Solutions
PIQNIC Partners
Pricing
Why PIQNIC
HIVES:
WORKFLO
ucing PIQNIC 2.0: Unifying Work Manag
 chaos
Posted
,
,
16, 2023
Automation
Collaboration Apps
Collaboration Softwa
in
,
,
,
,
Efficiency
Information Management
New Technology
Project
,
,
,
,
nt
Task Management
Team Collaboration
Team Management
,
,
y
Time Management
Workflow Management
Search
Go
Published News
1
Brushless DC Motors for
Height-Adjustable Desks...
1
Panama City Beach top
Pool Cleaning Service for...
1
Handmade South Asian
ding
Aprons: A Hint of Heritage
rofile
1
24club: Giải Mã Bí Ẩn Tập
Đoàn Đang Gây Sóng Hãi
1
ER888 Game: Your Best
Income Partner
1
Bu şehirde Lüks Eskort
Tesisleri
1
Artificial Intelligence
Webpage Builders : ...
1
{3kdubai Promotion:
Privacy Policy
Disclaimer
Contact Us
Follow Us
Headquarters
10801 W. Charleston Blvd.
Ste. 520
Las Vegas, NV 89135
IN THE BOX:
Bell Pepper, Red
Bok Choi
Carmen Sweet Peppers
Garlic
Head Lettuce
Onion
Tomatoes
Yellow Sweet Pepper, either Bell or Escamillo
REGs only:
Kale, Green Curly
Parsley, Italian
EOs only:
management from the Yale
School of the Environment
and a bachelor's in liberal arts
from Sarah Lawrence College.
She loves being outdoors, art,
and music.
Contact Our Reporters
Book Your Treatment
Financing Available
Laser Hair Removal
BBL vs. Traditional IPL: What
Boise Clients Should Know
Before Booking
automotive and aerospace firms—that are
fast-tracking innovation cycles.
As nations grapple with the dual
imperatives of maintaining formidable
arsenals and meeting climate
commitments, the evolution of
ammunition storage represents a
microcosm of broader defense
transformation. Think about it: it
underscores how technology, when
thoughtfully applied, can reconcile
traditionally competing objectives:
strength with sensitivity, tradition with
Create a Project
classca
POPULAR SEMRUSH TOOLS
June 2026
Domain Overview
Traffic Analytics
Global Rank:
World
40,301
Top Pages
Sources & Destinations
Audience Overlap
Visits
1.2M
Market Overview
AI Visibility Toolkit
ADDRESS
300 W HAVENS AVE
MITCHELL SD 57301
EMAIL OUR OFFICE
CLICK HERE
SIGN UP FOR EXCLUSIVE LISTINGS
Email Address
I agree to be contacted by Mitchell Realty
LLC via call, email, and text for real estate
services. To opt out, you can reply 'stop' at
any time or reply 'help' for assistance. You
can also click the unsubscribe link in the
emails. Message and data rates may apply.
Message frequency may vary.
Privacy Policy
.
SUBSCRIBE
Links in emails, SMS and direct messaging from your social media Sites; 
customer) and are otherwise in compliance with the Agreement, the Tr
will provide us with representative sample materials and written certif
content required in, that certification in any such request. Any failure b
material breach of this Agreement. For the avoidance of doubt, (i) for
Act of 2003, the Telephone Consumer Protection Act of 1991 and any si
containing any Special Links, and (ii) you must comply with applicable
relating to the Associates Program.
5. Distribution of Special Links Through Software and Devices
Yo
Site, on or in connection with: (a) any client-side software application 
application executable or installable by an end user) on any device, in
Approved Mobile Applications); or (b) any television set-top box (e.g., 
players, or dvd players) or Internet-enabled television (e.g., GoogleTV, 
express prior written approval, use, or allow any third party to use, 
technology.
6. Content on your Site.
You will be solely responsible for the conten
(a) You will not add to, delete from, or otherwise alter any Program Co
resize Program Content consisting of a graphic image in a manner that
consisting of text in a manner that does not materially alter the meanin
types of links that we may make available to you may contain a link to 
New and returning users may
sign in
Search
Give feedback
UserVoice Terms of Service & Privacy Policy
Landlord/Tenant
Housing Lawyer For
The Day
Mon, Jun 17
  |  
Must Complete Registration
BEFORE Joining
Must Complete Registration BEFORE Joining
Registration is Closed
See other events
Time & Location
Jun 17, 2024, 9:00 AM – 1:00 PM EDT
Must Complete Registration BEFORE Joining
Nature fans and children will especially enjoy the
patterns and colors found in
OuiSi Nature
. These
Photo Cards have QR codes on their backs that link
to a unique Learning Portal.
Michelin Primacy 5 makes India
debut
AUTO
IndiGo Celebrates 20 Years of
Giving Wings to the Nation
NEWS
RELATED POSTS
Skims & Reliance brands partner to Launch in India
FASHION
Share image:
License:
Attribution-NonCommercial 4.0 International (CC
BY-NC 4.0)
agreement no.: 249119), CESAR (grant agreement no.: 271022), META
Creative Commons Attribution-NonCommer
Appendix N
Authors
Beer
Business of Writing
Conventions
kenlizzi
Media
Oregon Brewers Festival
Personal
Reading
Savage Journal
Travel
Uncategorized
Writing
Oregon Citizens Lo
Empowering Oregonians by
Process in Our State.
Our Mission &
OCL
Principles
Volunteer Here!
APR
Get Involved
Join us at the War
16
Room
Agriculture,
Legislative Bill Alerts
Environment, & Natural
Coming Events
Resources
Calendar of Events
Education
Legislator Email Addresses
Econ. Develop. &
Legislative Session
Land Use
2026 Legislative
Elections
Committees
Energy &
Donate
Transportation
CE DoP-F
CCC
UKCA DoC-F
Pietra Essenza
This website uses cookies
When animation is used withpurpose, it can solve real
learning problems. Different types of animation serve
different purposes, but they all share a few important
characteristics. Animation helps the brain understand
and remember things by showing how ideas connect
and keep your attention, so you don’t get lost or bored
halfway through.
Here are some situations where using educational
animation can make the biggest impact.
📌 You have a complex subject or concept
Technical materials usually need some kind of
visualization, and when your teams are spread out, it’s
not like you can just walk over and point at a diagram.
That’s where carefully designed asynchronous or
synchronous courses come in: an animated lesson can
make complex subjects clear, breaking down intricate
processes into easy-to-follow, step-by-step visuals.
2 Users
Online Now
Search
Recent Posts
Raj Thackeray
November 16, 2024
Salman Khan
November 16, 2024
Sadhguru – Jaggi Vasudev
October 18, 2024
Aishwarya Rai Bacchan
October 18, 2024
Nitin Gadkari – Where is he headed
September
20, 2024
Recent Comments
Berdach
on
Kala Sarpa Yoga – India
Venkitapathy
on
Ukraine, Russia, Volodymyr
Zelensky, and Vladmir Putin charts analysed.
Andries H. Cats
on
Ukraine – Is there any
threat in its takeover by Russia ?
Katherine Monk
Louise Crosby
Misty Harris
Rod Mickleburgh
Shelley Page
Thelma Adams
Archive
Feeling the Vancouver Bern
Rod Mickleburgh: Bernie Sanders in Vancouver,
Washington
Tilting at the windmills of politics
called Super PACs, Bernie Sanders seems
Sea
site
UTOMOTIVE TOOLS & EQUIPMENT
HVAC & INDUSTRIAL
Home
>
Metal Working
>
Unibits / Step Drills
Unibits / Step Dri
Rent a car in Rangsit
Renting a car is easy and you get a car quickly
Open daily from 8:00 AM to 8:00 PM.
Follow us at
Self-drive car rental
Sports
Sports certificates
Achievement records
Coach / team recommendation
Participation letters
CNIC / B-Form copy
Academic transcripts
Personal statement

━━━━━━━━━━━━━━━━━━━━━━━━━━━━━━

*What you have to do*. Begin with the line above that has "AI Visibility Toolkit" and continue through the line that has "Approved Mobile Applications);", setting each one down exactly. Stop there.

*Result of this exercise*.
AI Visibility Toolkit
ADDRESS
300 W HAVENS AVE
MITCHELL SD 57301
EMAIL OUR OFFICE
CLICK HERE
SIGN UP FOR EXCLUSIVE LISTINGS
Email Address
I agree to be contacted by Mitchell Realty
LLC via call, email, and text for real estate
services. To opt out, you can reply 'stop' at
any time or reply 'help' for assistance. You
can also click the unsubscribe link in the
emails. Message and data rates may apply.
Message frequency may vary.
Privacy Policy
.
SUBSCRIBE
Links in emails, SMS and direct messaging from your social media Sites; 
customer) and are otherwise in compliance with the Agreement, the Tr
will provide us with representative sample materials and written certif
content required in, that certification in any such request. Any failure b
material breach of this Agreement. For the avoidance of doubt, (i) for
Act of 2003, the Telephone Consumer Protection Act of 1991 and any si
containing any Special Links, and (ii) you must comply with applicable
relating to the Associates Program.
5. Distribution of Special Links Through Software and Devices
Yo
Site, on or in connection with: (a) any client-side software application 
application executable or installable by an end user) on any device, in
Approved Mobile Applications); or (b) any television set-top box (e.g., 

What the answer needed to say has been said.